Rewrite the lines from the one containing "To the nearest" through the one containing "Rank the categories", both included, replacing "slice" with "wedge" and keeping everything else the same.

___ Extracted entries ___

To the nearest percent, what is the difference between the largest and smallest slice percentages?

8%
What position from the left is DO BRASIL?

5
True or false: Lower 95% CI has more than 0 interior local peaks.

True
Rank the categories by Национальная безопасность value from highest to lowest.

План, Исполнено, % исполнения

___
___ Extracted entries ___

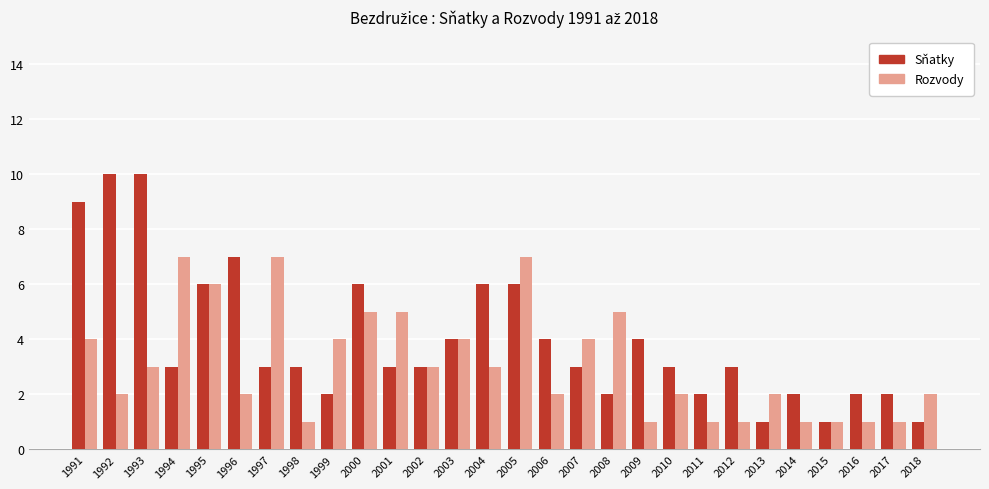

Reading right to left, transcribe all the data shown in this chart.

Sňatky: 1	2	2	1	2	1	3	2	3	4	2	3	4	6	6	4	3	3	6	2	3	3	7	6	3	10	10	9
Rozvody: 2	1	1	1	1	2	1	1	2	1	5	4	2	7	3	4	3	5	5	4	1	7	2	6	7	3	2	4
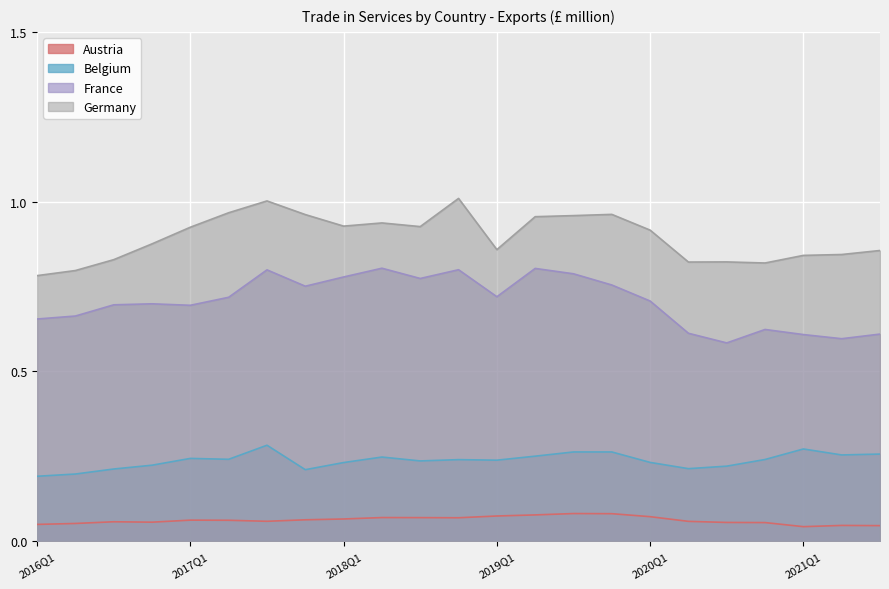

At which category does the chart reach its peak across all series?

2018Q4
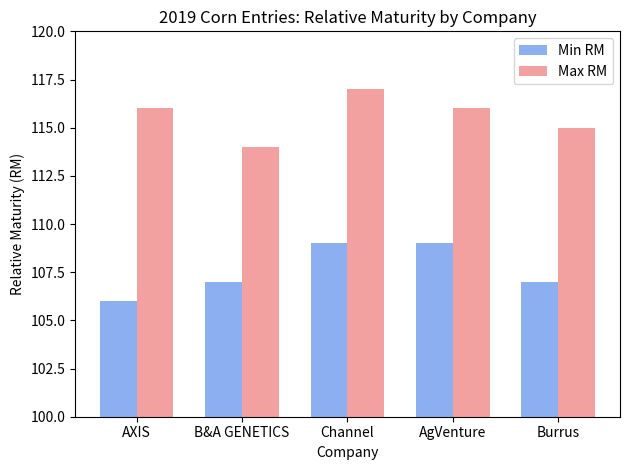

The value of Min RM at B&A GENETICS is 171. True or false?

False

___

▸ **Task result**:
To the nearest percent, what is the difference between the largest and smallest wedge percentages?

8%
What position from the left is DO BRASIL?

5
True or false: Lower 95% CI has more than 0 interior local peaks.

True
Rank the categories by Национальная безопасность value from highest to lowest.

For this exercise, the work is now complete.